Internet Theatre, (Day For Night shorthand for web situations) is the art of misdirecting an audience while holding court, and tapping into the web’s awesome theatrical potential, by chaining together a suspension of disbelief similar to that thing which film does, and which theatre and television do, too. It’s the representation of image as fact, made even more surprising by its plausibility, through a series of strategic clues.

Example One. Noel Crane is a second-year graphic arts student at the University of New York in Manhattan. He is also resident advisor on the 7th floor of his dormitory and dispenses homespun wisdom to the freshman students. On the side, Noel designs fonts in his spare time and has a webpage, Noelcrane.com to front his desire to establish a career in the graphics biz someday, possibly soon after graduation. More interestingly, though, he has fallen in love with a girl named Felicity Porter who is one of his advisees.

Noel primarily inhabits a television world created by the producers at Imagine Television and Disney Online… This world shared space on Tuesday nights on the Warner Brothers television network as the tv show Felicity. Of course, Noel has no idea how we watch his every move on television, nor does the interactive world he has “created” online indicate any such confidence. In fact, there are no mentions to a television show, or even the girl named Felicity, but only a passing nod here or there. Noel remains blissfully unaware that viewers are writing their pleas to try and wake him from web slumberland.

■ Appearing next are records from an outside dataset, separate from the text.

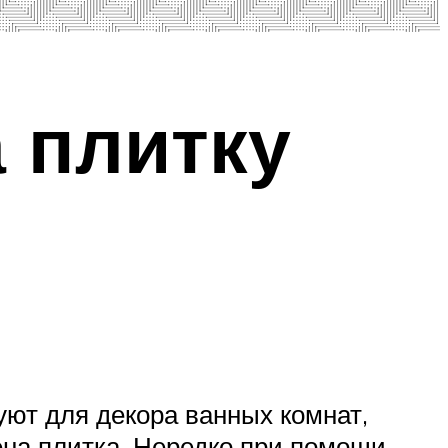
 плитку
ют для декора ванных комнат,
ена плитка. Нередко при помощи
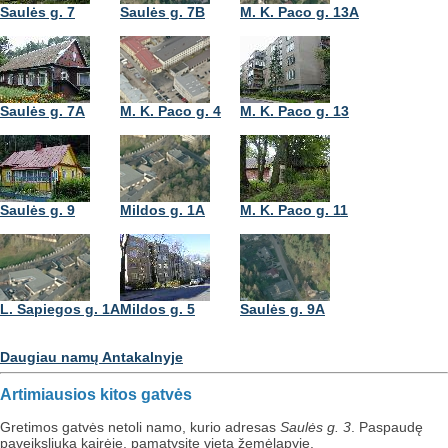
Saulės g. 7
Saulės g. 7B
M. K. Paco g. 13A
Saulės g. 7A
M. K. Paco g. 4
M. K. Paco g. 13
Saulės g. 9
Mildos g. 1A
M. K. Paco g. 11
L. Sapiegos g. 1A
Mildos g. 5
Saulės g. 9A
Daugiau namų Antakalnyje
Artimiausios kitos gatvės
Gretimos gatvės netoli namo, kurio adresas
Saulės g. 3
. Paspaudę
paveiksliuką kairėje, pamatysite vietą žemėlapyje.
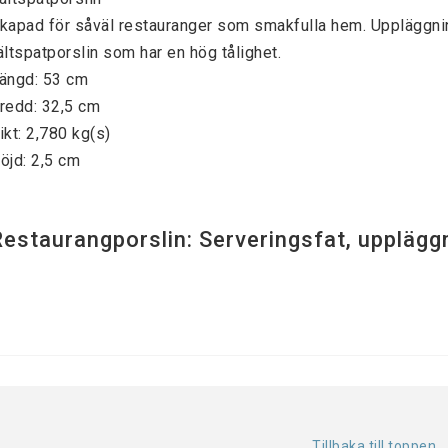
kapad för såväl restauranger som smakfulla hem. Uppläggning
ältspatporslin som har en hög tålighet.
ängd: 53 cm
redd: 32,5 cm
ikt: 2,780 kg(s)
öjd: 2,5 cm
Restaurangporslin: Serveringsfat, upplägg
Tillbaka till toppen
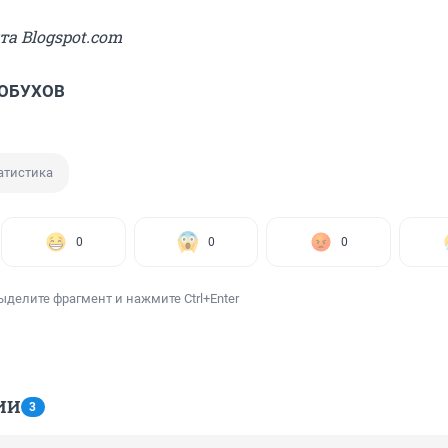
та Blogspot.com
 ОБУХОВ
атистика
0
0
0
ыделите фрагмент и нажмите Ctrl+Enter
ИИ
3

The creative premise of Noel Crane.com is that, on the surface, it could be the homepage of any young and technically-gifted college student, noodling with web design like a true hobbyist. The site’s primary objective is to reinforce Noel’s brand by defining the walls unseen around his public life – the web browser is a gap between the bricks, wherein a separate dialogue emerges between the show’s creators and viewers.

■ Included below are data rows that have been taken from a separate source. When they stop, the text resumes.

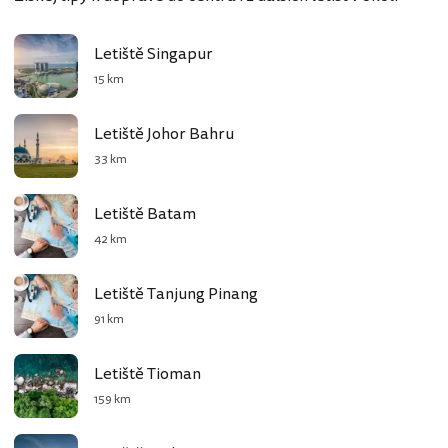
Letiště Singapur
15 km
Letiště Johor Bahru
33 km
Letiště Batam
42 km
Letiště Tanjung Pinang
91 km
Letiště Tioman
159 km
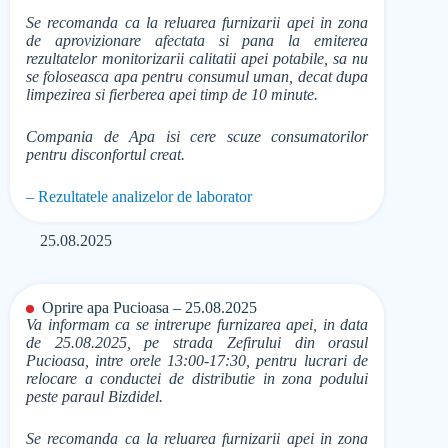
Se recomanda ca la reluarea furnizarii apei in zona
de aprovizionare afectata si pana la emiterea
rezultatelor monitorizarii calitatii apei potabile, sa nu
se foloseasca apa pentru consumul uman, decat dupa
limpezirea si fierberea apei timp de 10 minute.
Compania de Apa isi cere scuze consumatorilor
pentru disconfortul creat.
– Rezultatele analizelor de laborator
25.08.2025
Oprire apa Pucioasa – 25.08.2025
Va informam ca se intrerupe furnizarea apei, in data
de 25.08.2025, pe strada Zefirului din orasul
Pucioasa, intre orele 13:00-17:30, pentru lucrari de
relocare a conductei de distributie in zona podului
peste paraul Bizdidel.
Se recomanda ca la reluarea furnizarii apei in zona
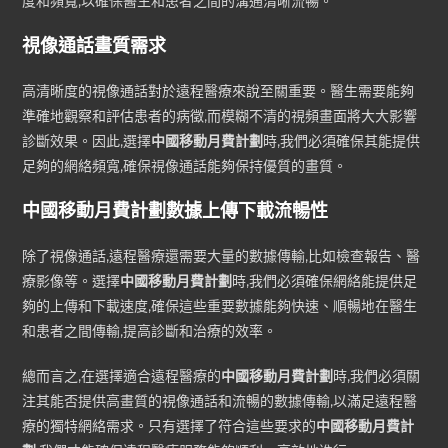
度和頻寬,以確保醫生和患者之間的溝通清晰流暢。
視像通話畫質需求
高清晰度的視像通話對於遠程醫療來說至關重要。醫生需要能夠
準確地觀察和評估患者的病徵,而模糊不清的視頻畫面將大大影響
診斷效果。因此,選擇
中國移動月費計劃
時,我們必須確保其能提供
足夠的網絡頻寬,確保視像通話能夠保持優質的畫質。
中國移動月費計劃數據上傳下載流暢性
除了視像通話,遠程醫療還需要大量的數據傳輸,比如檢查報告、醫
療影像等。選擇
中國移動月費計劃
時,我們必須確保網絡能提供足
夠的上傳和下載速度,確保這些重要數據能夠快速、順暢地在醫生
和患者之間傳輸,提高診斷和治療的效率。
總而言之,在選擇適合遠程醫療的
中國移動月費計劃
時,我們必須關
注其能否提供高畫質的視像通話和流暢的數據傳輸,以滿足遠程醫
療的獨特網絡需求。只有選擇了符合這些要求的
中國移動月費計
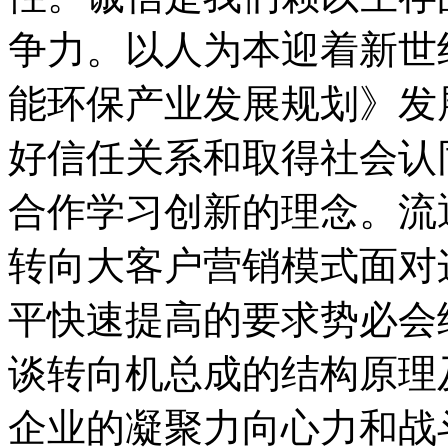
争力。以人为本迎着新世
能环保产业发展规划》发
好信任关系和取得社会认
合作学习创新的理念。流
转向大客户营销模式面对
平快速提高的要求势必会
谈转向机总成的结构原理
企业的凝聚力向心力和战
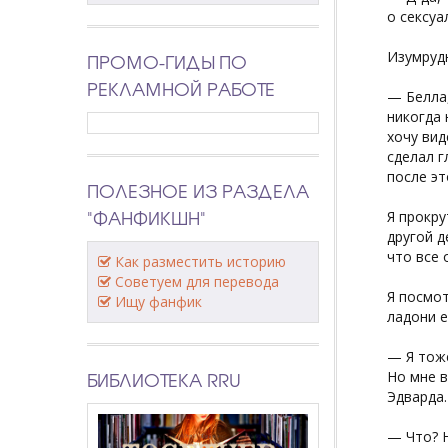
о сексуа
Изумрудн
ПРОМО-ГИДЫ ПО
РЕКЛАМНОЙ РАБОТЕ
— Белла,
никогда 
хочу вид
сделал г
после эт
ПОЛЕЗНОЕ ИЗ РАЗДЕЛА
"ФАНФИКШН"
Я прокру
другой д
что все 
Как разместить историю
Советуем для перевода
Я посмот
Ищу фанфик
ладони е
— Я тоже
БИБЛИОТЕКА RRU
Но мне в
Эдварда.
— Что? Н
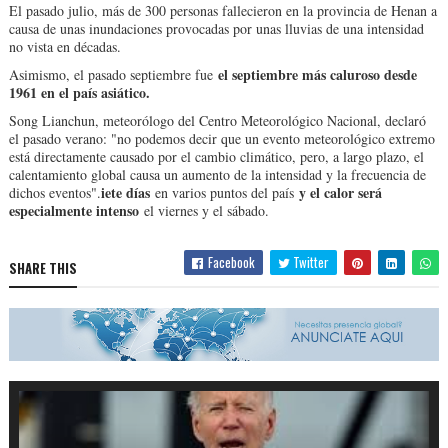
El pasado julio, más de 300 personas fallecieron en la provincia de Henan a
causa de unas inundaciones provocadas por unas lluvias de una intensidad
no vista en décadas.
el septiembre más caluroso desde
Asimismo, el pasado septiembre fue
1961 en el país asiático.
Song Lianchun, meteorólogo del Centro Meteorológico Nacional, declaró
el pasado verano: "no podemos decir que un evento meteorológico extremo
está directamente causado por el cambio climático, pero, a largo plazo, el
calentamiento global causa un aumento de la intensidad y la frecuencia de
iete días
y el calor será
dichos eventos".
en varios puntos del país
especialmente intenso
el viernes y el sábado.
Facebook
Twitter
SHARE THIS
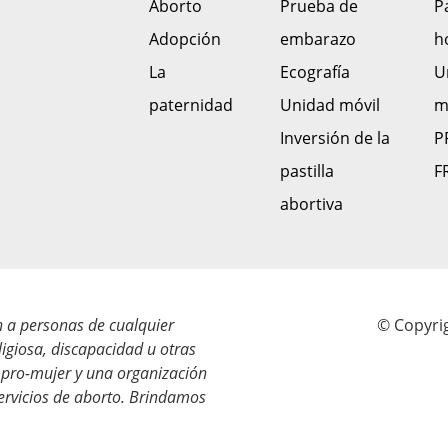
Aborto
Prueba de
P
Adopción
embarazo
h
La
Ecografía
U
paternidad
Unidad móvil
m
Inversión de la
P
pastilla
F
abortiva
n a personas de cualquier
© Copyrig
eligiosa, discapacidad u otras
 pro-mujer y una organización
servicios de aborto. Brindamos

By presenting a student’s homepage, complete in its virtual idiosyncrasies – as opposed to a sponsored website, self-consciously boasting cross-promotional and merchandising offers – the fans have retained a seemingly personal, private window onto Noel’s world. They will learn more through his tastes and insights. Thereby, omitting any references to the universe created by television, the Felicity listservers and mailgroups also have something interesting to talk about. And in many cases, fans who discovered the site ended up endorsing it with hyperlinks from pages on sites they created themselves to honor the show and its characters.

Noel’s fictitious site experienced a sharp rise in visits over the next weeks, capping just over 43,000 visits during the month of November 1998 when it was first announced – during the course of dialogue, during the show – and many visits came from repeat visitors. It was a fairly auspicious start for a web designer whose work was never registered with search engines or linked to from any other part of the show’s integrated brand experience.

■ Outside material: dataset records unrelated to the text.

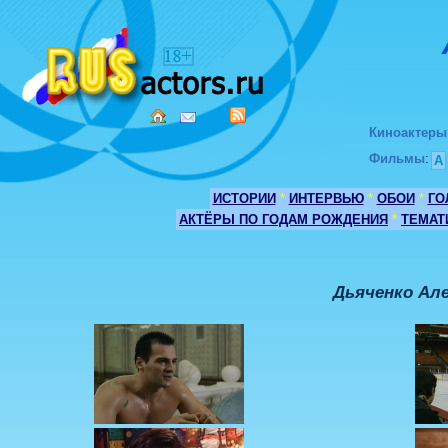
Киноактеры
Фильмы
:
А
ИСТОРИИ
*
ИНТЕРВЬЮ
*
ОБОИ
*
ГО
АКТЁРЫ ПО ГОДАМ РОЖДЕНИЯ
*
ТЕМАТ
Дьяченко Ал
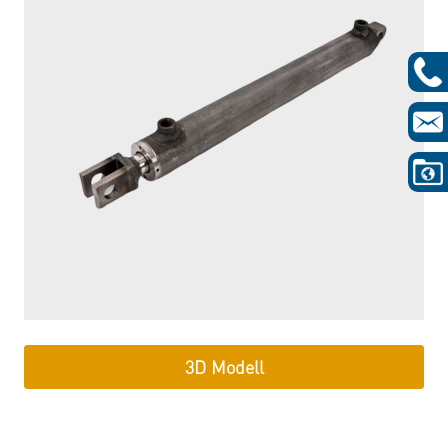
3D Modell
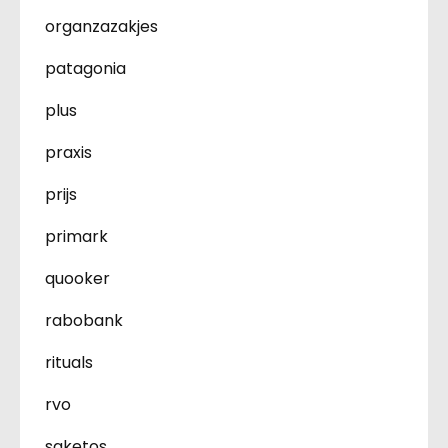
organzazakjes
patagonia
plus
praxis
prijs
primark
quooker
rabobank
rituals
rvo
saketos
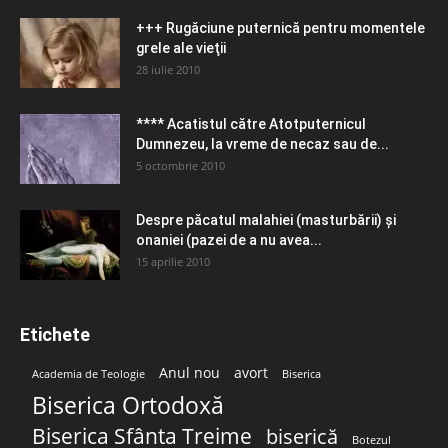
+++ Rugăciune puternică pentru momentele
grele ale vieţii
28 iulie 2010
**** Acatistul către Atotputernicul
Dumnezeu, la vreme de necaz sau de...
5 octombrie 2010
Despre păcatul malahiei (masturbării) şi
onaniei (pazei de a nu avea...
15 aprilie 2010
Etichete
Anul nou
avort
Academia de Teologie
Biserica
Biserica Ortodoxă
Biserica Sfânta Treime
biserică
Botezul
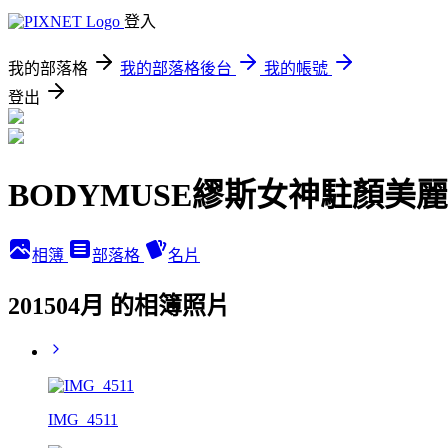
登入
我的部落格
我的部落格後台
我的帳號
登出
BODYMUSE繆斯女神駐顏美麗
相簿
部落格
名片
201504月 的相簿照片
IMG_4511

With Internet Theatre, that fourth, proverbial, mythical wall stands intact. It says as much about a show’s presentation as it can become a presentation of the show – all the while observing newer, unusual boundaries for siteworks. For Day For Night, this offered up, with each new project, a laboratory for new experiments in electronic communications and commercial misdirection.

Internet Theatre is guided by a logical process. The characters cannot see the past the edge of the stage.

Perhaps this can be likened to the dedication of method actors when they assume character. Day For Night is at its most passionate when it comes to maintaining a hands-on approach within this level of sitework – where each project can executed by adherence to a logistical script, and in a fully-adopted character or guise.

We measured the success of a project like Noel Crane.com by the bewildering level of positive confusion we can create with it – when a casual visitor can positively cross-reference a universe created on television, from a separate reality existing only on the web.